DATA
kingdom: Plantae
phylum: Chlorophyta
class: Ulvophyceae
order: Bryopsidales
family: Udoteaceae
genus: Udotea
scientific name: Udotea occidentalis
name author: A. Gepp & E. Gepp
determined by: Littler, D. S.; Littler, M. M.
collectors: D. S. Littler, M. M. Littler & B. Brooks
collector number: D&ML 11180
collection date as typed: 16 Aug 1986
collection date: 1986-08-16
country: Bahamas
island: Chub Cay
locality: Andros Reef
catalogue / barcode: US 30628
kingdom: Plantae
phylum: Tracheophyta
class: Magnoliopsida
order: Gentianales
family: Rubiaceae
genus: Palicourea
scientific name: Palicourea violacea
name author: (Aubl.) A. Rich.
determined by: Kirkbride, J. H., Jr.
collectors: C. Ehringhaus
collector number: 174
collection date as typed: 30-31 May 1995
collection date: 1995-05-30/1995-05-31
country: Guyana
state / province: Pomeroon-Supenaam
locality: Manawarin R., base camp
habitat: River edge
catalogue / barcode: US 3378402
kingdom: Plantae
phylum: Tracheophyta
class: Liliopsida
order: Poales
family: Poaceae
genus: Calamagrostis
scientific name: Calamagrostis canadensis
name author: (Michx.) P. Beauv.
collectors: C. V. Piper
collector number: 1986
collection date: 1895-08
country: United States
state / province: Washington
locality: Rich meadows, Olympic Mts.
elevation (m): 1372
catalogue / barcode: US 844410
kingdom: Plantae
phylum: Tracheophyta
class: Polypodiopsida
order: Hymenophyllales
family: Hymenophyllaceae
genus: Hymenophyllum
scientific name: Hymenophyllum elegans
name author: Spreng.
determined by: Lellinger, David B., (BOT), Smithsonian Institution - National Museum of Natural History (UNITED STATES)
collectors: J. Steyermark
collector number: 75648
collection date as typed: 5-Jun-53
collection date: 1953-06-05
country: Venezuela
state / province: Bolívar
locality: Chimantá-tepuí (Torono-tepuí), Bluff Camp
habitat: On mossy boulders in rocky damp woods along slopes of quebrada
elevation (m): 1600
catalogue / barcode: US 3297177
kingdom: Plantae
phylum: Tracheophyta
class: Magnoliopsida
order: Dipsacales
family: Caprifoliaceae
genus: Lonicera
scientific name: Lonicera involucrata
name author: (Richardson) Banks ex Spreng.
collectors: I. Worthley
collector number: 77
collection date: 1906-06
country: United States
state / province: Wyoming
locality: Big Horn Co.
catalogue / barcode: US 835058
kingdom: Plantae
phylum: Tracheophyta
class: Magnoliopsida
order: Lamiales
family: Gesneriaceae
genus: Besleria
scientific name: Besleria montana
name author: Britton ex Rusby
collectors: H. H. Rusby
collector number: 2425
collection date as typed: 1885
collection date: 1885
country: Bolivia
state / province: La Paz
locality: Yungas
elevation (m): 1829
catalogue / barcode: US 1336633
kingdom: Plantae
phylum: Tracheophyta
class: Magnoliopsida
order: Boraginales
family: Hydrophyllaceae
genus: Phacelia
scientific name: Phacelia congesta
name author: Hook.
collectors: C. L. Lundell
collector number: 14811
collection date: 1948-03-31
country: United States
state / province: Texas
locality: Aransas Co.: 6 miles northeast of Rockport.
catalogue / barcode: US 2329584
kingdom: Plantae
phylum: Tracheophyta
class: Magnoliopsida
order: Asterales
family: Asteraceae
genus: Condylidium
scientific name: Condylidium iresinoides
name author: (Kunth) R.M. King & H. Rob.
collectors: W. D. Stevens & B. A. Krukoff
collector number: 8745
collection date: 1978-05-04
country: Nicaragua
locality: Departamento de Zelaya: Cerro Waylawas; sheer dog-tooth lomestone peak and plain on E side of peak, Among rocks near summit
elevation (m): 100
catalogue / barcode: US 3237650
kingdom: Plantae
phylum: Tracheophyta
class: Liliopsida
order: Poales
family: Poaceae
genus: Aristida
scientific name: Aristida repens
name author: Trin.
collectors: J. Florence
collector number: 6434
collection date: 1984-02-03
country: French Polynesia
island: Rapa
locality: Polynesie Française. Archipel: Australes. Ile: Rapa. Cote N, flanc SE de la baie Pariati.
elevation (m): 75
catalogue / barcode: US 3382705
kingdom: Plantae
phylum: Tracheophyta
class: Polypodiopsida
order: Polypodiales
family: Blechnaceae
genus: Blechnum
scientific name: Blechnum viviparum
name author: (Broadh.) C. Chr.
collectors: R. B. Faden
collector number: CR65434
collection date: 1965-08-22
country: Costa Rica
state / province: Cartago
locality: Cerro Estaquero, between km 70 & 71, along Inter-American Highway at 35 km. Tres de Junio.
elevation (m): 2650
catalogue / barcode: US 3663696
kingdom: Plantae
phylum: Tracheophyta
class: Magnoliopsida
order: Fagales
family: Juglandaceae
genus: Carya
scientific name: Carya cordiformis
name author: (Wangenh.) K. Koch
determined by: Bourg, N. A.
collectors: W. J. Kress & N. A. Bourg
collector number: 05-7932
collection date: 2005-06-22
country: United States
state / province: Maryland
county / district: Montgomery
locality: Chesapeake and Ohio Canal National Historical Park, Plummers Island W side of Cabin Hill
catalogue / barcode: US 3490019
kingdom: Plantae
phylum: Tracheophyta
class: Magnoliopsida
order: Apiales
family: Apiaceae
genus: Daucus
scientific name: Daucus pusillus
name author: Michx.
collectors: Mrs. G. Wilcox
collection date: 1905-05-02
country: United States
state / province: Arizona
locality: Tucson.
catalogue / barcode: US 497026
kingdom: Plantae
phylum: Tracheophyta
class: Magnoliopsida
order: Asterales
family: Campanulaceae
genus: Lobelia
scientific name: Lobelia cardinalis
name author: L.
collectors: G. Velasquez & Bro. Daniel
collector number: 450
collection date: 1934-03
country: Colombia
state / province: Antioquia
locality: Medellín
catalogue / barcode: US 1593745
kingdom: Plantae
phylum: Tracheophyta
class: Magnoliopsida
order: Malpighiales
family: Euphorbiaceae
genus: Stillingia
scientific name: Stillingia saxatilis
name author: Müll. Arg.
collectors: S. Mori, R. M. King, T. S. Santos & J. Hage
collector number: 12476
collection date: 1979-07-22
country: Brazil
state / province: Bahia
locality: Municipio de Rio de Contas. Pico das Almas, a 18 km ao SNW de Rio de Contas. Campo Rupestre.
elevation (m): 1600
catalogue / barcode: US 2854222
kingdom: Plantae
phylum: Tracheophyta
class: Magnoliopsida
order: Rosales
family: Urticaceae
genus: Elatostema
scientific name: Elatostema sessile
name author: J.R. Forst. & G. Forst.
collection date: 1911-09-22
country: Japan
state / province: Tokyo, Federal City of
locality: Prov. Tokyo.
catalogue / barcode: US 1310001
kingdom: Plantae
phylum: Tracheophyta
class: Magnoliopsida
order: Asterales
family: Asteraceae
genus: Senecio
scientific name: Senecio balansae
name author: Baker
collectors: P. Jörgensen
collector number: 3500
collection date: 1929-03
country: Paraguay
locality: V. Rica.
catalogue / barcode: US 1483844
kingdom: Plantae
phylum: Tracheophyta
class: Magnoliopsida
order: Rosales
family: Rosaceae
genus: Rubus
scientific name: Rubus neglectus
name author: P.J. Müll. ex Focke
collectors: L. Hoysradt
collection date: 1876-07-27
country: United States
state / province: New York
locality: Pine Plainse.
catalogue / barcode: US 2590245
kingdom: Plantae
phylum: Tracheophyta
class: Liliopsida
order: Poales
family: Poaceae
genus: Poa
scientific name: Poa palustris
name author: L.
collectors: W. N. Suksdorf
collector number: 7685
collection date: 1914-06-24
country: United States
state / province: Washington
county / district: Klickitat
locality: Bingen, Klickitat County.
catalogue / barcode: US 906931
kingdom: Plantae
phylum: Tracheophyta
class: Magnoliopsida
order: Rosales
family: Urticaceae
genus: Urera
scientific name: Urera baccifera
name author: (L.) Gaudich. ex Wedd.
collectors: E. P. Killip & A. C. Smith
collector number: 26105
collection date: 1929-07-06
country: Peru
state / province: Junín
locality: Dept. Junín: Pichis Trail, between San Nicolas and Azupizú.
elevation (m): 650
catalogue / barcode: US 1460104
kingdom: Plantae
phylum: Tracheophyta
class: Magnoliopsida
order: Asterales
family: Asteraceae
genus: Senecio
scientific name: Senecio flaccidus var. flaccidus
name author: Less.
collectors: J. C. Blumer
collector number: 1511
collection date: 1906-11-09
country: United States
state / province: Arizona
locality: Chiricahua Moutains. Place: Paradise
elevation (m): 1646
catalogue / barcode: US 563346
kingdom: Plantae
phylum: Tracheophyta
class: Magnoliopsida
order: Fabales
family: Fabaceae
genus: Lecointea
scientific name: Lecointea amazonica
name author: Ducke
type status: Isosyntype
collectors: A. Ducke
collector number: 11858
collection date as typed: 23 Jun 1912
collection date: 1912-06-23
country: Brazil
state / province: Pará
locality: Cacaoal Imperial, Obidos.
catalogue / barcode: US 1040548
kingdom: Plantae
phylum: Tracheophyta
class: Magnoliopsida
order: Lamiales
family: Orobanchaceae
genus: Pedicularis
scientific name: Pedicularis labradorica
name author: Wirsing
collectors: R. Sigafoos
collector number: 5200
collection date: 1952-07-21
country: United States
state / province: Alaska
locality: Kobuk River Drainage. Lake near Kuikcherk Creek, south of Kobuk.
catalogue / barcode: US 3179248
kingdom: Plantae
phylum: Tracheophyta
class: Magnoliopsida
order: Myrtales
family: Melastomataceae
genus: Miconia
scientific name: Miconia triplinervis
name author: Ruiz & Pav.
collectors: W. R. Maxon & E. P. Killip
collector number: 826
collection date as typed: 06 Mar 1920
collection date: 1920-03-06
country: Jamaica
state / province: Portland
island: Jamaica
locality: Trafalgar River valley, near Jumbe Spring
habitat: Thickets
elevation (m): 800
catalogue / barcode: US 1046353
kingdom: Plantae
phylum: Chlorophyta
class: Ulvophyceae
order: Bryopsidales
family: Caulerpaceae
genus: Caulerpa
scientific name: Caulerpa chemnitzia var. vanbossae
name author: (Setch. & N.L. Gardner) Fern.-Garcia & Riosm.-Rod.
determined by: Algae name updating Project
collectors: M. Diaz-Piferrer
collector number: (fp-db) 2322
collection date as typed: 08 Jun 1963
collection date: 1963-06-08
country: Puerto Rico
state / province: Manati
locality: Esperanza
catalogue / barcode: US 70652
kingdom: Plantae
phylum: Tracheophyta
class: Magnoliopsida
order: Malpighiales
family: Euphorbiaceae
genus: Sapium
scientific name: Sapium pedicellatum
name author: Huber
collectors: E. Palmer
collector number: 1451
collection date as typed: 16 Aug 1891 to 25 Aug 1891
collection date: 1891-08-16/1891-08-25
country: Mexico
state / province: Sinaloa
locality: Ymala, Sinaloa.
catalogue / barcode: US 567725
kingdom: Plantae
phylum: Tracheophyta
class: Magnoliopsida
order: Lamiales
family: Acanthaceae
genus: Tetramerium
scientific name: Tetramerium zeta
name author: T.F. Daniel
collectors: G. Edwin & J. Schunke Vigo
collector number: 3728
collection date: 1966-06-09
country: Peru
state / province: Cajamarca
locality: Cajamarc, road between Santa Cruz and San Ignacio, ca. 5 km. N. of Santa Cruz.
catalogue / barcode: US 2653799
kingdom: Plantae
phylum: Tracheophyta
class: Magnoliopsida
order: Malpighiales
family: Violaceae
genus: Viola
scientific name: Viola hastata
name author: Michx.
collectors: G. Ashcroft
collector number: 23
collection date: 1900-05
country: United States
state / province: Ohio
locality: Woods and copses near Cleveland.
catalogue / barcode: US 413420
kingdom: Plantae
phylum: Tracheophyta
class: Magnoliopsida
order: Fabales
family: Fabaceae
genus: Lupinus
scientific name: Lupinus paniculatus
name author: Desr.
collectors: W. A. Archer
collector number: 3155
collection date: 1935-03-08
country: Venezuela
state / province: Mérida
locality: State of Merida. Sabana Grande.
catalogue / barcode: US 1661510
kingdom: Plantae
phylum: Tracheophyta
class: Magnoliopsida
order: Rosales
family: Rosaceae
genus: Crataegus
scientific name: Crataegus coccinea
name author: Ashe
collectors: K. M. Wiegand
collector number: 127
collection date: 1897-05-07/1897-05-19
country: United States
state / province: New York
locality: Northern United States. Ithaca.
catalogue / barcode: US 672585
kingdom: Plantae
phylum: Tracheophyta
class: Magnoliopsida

EXERCISE DETAILS
Swap "collectors" for "collected by" in the records and leave everything else unchanged. Begin at the start of the records and stop after the line that contains "state / province: Pomeroon-Supenaam".

ANSWER TO THE TASK
kingdom: Plantae
phylum: Chlorophyta
class: Ulvophyceae
order: Bryopsidales
family: Udoteaceae
genus: Udotea
scientific name: Udotea occidentalis
name author: A. Gepp & E. Gepp
determined by: Littler, D. S.; Littler, M. M.
collected by: D. S. Littler, M. M. Littler & B. Brooks
collector number: D&ML 11180
collection date as typed: 16 Aug 1986
collection date: 1986-08-16
country: Bahamas
island: Chub Cay
locality: Andros Reef
catalogue / barcode: US 30628
kingdom: Plantae
phylum: Tracheophyta
class: Magnoliopsida
order: Gentianales
family: Rubiaceae
genus: Palicourea
scientific name: Palicourea violacea
name author: (Aubl.) A. Rich.
determined by: Kirkbride, J. H., Jr.
collected by: C. Ehringhaus
collector number: 174
collection date as typed: 30-31 May 1995
collection date: 1995-05-30/1995-05-31
country: Guyana
state / province: Pomeroon-Supenaam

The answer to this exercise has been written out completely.